Deciphering the genetically interactive network of the DLK1-DIO3 ncRNA locus in the hematopoietic system and in infant leukemias

破译造血系统和婴儿白血病中 DLK1-DIO3 ncRNA 位点的遗传相互作用网络

• 批准号: 510825918
• 负责人: Professor Dr. Jan-Henning Cornelius Klusmann
• 金额: --
• 依托单位: Klinik für Kinder- und Jugendmedizin
• 依托单位国家: 德国
• 项目类别: Research Units
• 资助国家: 德国
• 项目状态: 未结题
• 来源: https://gepris.dfg.de/gepris/projekt/510825918?language=en
• 关键词: Deciphering; genetically; interactive; network; DLK1

Numerous studies have established the dysregulation of non-coding RNAs (ncRNAs) – in particular of microRNAs (miRNAs) – as a causative factor in leukemogenesis. These studies have largely examined the functions of individual miRNAs or long non-coding RNAs (lncRNAs). However, since 42% of miRNA genes are organized in polycistronic transcripts, studying their interaction is crucial for understanding how miRNAs or miRNA networks control essential cellular functions and cell-fate decisions. In our ncRNA expression atlas of the human hematopoietic system, we uncovered specific and coordinated expression of the DLK1-DIO3 locus – which contains the largest miRNA cluster of the human genome (54 miRNAs; called a miRNA megacluster), numerous box C/D snoRNAs and lncRNAs – in megakaryocytes and megakaryoblastic leukemias. The latter leukemia type occurs most frequently in infants and thus has strong developmental ties. As a part of this ongoing DFG-funded project, we laid a foundation for interrogating the DLK1-DIO3 locus in megakaryopoiesis and acute megakaryoblastic leukemia (AMKL) pathogenesis. We first elucidated an upstream regulatory mechanism in megakaryocytes and megakaryoblasts, allowing us to interfere with expression from the locus. We also identified miRNAs within the locus that drive megakaryocytic differentiation, as well as a novel cis-regulatory long intergenic ncRNA (lincRNA; LINC02285) that affects megakaryopoiesis and controls expression of the locus. Further, we established an LNP packaging and delivery platform in anticipation of the preclinical testing of RNA-centered therapy concepts. In this proposed follow-up project for the Research Unit, we will continue our efforts to dissect the DLK1-DIO3 locus and the ncRNAs within it. We intend to move forward with (1) delineating the network of interactions within the miRNA megacluster – including co-expressed lncRNAs – during normal hematopoiesis and AMKL, (2) resolving the features and mechanisms of individual players, and (3) pre-clinical testing of therapeutic interventions involving these ncRNAs. Overall, this project aims to elucidate how complex organ systems are regulated by interactive genetic networks and how dysregulation of these networks impacts oncogenesis.

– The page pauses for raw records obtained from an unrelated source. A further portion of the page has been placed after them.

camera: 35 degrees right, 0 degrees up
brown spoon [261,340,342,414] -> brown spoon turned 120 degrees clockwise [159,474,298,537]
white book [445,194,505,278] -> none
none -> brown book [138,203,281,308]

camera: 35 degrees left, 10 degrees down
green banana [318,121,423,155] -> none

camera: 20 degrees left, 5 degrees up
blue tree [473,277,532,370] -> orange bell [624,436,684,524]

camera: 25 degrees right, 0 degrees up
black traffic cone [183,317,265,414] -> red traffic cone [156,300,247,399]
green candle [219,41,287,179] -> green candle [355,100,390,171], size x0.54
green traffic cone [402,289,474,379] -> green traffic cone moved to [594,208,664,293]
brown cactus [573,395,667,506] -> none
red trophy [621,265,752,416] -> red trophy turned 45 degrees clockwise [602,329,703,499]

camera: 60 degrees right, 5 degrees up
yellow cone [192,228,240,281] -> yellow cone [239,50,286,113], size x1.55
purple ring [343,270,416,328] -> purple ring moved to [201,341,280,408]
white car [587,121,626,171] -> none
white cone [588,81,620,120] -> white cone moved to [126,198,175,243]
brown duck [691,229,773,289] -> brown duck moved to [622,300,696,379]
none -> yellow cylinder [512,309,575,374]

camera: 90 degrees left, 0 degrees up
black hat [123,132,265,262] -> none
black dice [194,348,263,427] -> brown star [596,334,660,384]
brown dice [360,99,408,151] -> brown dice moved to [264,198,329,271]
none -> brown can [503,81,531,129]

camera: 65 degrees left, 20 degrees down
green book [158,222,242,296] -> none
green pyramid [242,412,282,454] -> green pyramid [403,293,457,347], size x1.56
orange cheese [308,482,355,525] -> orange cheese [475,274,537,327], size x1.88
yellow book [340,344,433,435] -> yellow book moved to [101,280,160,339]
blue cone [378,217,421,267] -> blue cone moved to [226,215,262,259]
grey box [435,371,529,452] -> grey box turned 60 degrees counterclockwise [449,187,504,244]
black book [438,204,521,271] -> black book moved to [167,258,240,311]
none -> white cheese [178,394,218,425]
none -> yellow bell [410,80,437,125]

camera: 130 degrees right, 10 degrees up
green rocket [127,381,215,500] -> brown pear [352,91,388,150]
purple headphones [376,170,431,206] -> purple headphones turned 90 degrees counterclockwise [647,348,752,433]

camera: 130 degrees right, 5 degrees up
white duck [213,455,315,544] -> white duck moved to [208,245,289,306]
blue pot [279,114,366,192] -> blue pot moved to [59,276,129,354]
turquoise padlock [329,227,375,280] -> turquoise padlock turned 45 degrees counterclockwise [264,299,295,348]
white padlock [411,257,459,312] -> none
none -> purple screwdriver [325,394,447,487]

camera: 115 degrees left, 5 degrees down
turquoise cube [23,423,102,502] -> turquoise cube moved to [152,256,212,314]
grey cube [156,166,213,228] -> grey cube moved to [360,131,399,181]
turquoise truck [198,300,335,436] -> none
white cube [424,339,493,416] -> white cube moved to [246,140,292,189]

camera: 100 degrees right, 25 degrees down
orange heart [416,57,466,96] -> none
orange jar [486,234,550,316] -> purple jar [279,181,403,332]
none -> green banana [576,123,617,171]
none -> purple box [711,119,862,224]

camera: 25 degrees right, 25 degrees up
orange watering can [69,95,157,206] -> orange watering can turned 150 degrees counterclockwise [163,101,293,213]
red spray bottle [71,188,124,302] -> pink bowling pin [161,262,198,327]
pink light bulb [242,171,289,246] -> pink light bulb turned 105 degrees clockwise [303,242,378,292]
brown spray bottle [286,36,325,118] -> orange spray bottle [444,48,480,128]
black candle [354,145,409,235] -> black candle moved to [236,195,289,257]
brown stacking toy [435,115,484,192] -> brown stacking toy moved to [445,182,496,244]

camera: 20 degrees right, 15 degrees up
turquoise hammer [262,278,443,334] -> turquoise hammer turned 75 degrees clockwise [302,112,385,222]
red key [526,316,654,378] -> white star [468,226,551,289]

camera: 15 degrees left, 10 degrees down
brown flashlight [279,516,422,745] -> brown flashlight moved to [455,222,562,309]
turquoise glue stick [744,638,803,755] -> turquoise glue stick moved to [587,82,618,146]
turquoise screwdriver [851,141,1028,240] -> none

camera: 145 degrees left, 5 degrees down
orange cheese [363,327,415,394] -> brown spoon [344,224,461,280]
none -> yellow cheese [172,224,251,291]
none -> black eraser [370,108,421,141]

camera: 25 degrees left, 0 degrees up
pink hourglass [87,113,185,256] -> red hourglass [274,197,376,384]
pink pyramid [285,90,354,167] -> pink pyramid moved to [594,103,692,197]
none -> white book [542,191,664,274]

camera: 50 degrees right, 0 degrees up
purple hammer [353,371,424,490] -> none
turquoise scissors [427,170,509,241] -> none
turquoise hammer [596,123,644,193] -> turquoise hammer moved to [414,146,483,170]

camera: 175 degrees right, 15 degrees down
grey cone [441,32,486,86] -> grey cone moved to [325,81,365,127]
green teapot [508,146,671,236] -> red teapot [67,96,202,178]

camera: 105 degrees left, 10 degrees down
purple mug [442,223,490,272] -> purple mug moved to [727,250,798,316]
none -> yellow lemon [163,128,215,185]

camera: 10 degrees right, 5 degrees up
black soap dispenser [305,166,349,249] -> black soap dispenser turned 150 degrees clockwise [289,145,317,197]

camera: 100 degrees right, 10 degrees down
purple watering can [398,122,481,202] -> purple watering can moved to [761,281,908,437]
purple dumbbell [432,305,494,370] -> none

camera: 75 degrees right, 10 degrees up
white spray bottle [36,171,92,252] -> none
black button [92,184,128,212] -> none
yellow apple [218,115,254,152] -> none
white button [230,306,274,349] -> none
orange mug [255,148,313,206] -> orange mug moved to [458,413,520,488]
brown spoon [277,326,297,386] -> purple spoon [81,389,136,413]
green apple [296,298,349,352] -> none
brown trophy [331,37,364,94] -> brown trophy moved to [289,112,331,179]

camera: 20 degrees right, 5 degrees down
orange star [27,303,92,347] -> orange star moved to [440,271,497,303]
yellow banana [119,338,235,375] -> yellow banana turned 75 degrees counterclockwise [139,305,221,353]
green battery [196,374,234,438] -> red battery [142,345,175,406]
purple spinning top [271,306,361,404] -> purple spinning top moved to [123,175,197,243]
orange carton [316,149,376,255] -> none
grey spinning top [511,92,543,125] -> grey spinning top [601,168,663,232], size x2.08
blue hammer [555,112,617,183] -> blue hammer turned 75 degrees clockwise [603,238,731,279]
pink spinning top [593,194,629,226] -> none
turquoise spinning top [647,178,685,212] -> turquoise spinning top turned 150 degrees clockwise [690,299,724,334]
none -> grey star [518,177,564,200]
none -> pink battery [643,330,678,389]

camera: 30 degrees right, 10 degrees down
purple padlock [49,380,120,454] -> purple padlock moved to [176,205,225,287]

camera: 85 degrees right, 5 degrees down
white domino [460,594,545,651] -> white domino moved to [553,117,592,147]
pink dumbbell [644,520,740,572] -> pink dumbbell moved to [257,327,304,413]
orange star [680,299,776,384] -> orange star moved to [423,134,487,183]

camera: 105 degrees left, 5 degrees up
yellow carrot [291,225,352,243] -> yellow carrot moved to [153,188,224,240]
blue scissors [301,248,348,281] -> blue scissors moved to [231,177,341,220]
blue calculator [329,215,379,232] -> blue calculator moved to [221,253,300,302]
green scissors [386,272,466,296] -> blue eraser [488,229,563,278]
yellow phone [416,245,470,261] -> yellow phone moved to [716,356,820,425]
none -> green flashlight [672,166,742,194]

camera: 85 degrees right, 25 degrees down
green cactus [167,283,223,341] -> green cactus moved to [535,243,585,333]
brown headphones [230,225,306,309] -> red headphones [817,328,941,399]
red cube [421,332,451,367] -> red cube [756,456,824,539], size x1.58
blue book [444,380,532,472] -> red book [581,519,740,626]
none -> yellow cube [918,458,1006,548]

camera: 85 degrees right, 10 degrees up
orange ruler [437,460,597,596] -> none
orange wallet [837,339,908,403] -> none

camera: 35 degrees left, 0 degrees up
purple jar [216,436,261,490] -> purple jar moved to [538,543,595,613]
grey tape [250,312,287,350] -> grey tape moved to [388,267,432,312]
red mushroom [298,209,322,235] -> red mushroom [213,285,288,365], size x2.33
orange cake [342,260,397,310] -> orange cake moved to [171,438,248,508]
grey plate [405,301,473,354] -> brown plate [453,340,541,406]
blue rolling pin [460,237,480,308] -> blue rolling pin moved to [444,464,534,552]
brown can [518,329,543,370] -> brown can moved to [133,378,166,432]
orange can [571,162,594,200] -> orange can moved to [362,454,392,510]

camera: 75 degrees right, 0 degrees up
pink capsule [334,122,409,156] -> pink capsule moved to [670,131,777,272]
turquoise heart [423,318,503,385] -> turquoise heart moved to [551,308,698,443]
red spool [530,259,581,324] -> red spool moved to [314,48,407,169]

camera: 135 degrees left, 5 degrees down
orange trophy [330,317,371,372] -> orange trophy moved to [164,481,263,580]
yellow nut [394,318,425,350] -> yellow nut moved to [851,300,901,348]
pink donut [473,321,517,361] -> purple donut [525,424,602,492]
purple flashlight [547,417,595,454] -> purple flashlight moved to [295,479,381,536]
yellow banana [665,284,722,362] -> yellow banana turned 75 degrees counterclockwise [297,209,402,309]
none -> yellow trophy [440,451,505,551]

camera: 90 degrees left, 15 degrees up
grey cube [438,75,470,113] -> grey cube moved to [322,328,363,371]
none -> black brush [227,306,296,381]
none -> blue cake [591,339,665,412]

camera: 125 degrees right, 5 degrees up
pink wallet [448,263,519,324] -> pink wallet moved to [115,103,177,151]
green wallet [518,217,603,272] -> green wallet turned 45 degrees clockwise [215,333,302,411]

许多研究已确定非编码 RNA (ncRNA)（特别是 microRNA (miRNA)）的失调是白血病发生的一个致病因素。这些研究主要检查了单个 miRNA 或长非编码 RNA (lncRNA) 的功能。然而，由于 42% 的 miRNA 基因以多顺反子转录本的形式组织，因此研究它们的相互作用对于理解 miRNA 或 miRNA 网络如何控制重要的细胞功能和在我们的人类造血系统 ncRNA 表达图谱中，我们发现了 DLK1-DIO3 基因座的特异性和协调表达，该基因座包含人类基因组中最大的 miRNA 簇（54 个 miRNA；称为 miRNA 大簇），数量众多。 box C/D snoRNA 和 lncRNA – 在巨核细胞和巨核细胞白血病中，后一种白血病类型最常发生在婴儿中，因此具有很强的作用。作为正在进行的 DFG 资助项目的一部分，我们为探究巨核细胞生成和急性巨核细胞白血病 (AMKL) 发病机制中的 DLK1-DIO3 基因座奠定了基础，使我们能够阐明巨核细胞和巨核细胞的上游调控机制。我们还鉴定了该基因座内驱动巨核细胞分化的 miRNA，以及一种新的 miRNA。顺式调节长基因间 ncRNA（lincRNA；LINC02285）影响巨核细胞生成并控制基因座的表达。此外，我们建立了一个 LNP 包装和递送平台，以期对以 RNA 为中心的治疗概念进行临床前测试。对于研究单位的项目，我们将继续努力剖析 DLK1-DIO3 基因座及其中的 ncRNA，我们打算推进 (1)。描绘正常造血和 AMKL 期间 miRNA 巨簇（包括共表达的 lncRNA）内的相互作用网络，（2）解析个体参与者的特征和机制，以及（3）涉及这些 ncRNA 的治疗干预的临床前测试。 ，该项目旨在阐明复杂的器官系统如何通过交互式遗传网络进行调节，以及这些网络的失调如何影响肿瘤发生。